Teaching this way, I would encourage learners to share my attraction to knowing more about a given topic or subject, rather than to just tell them what I know. My job is to foster their attraction to same; then structure the lesson so that they explore it, create their own unique brand of knowledge about it, then give their interpretation as information for others to use to build on the attraction and enhance their own "take" on the question at hand.

Here is the definition of teach that seems to come closest to what I am espousing: To condition to a certain action or frame of mind.

What do you think about teaching so as to encourage an entreprenuerial frame of mind?

Friday, December 14, 2007

Un

"Un".

It dawns my me that this is the prefix that sets enterprenerial behavior apart from practiced behavior.

How so?

As in uncertain, unknown, unreliable, unexplored.

Uncomfortable.

This last one is a true demarkation.

We who teach from deeply-grooved, well practiced syllabi and methods are comfortable.

So, it seems, are student comforted by common practices (quizzes, mid-term, final, term paper, presentations).

Yet, where is the powerful fresh learning for us and them?

In that imposing "Land of Un".

I go there rather often, bringing my students with me. There is a reward. It stops being Un and becomes another thing and place we know.

Are you one who visits Un as a teacher and scholar?

Tuesday, December 11, 2007

My student's eyes

A moment ago, one of my seniors, a Management major, left my office after thanking me for a valuable semester of learning (couldn't hurt). I can still see her eyes. She believes that what she learned and how she learned it was valuable. She looked me squarely in the eyes, from across the table I have between me and my guests. "Thank you, Doc".

Why am I so restive about this? I did a hell of a good job on that course. Now it dawns on me why I cannot get those trusting, appreciative eyes out of my head.

She is on a COOP (cooperative education) at a huge insurance company here in Hartford, Connecticut. She will stay on part time this Spring, until she graduates. She is the sole person (even as a COOP) handling incoming retirement items that they had underestimated in volume and complexity. They are hiring a temp worker to pick up the slack of her moving from full to part time. She is supposed to train this person, even though she is traveling over the semester break.

This is one 21 year old woman with a good mind and good heart upon whose shoulders this vast, global financial services company is resting a big chunk of new business.

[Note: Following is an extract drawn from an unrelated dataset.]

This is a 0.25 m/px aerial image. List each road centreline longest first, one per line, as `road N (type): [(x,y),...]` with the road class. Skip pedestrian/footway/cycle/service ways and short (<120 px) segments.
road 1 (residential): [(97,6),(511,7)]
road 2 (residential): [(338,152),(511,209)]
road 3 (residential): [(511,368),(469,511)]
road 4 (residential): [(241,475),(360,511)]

Ironically, I came to my office from a 1:1 meeting with my retirement advisor from her company. That line of business my student is supporting included what I count on for a smooth transition to life beyond this work. She looked at me with those eyes and said, "Doc, my supervisor doesn't even understand this new material. They planned on 20 a day. Yesterday, we had over 200. I can leave (xxxx) in May and go out to find other work. She has been there 20 years and I think she is on the verge of a nervous breakdown."

What I am I driving at here?

This good young person thanked me for a course of study that I am not at all sure prepares her for the complexities, uncertainties, and managerial vagaries of today, let alone five years from now.

Entrepreneurial teacher? I thought I was, but now?

Entrepreneurial learner? She took it upon herself to write up the processes that she had pretty much invented to manage the volume of those in comings, but has far less stake in how things turn out than her supervisor does.

What do you see in the eyes of your students?

Sunday, December 9, 2007

Will they be able to sustain?

Yesterday, my wife Connie and I went on a charity house walking tour in the affluent Connecticut River town of Essex. Not only were the homes themselves representative of great (and comforting) wealth, the people thronging the tour seemed mainly our age (over 60), and well to do. My 2000 Subaru shared a lot with cars that cost more than we owe on our house (and will take another 6 years to pay). My point?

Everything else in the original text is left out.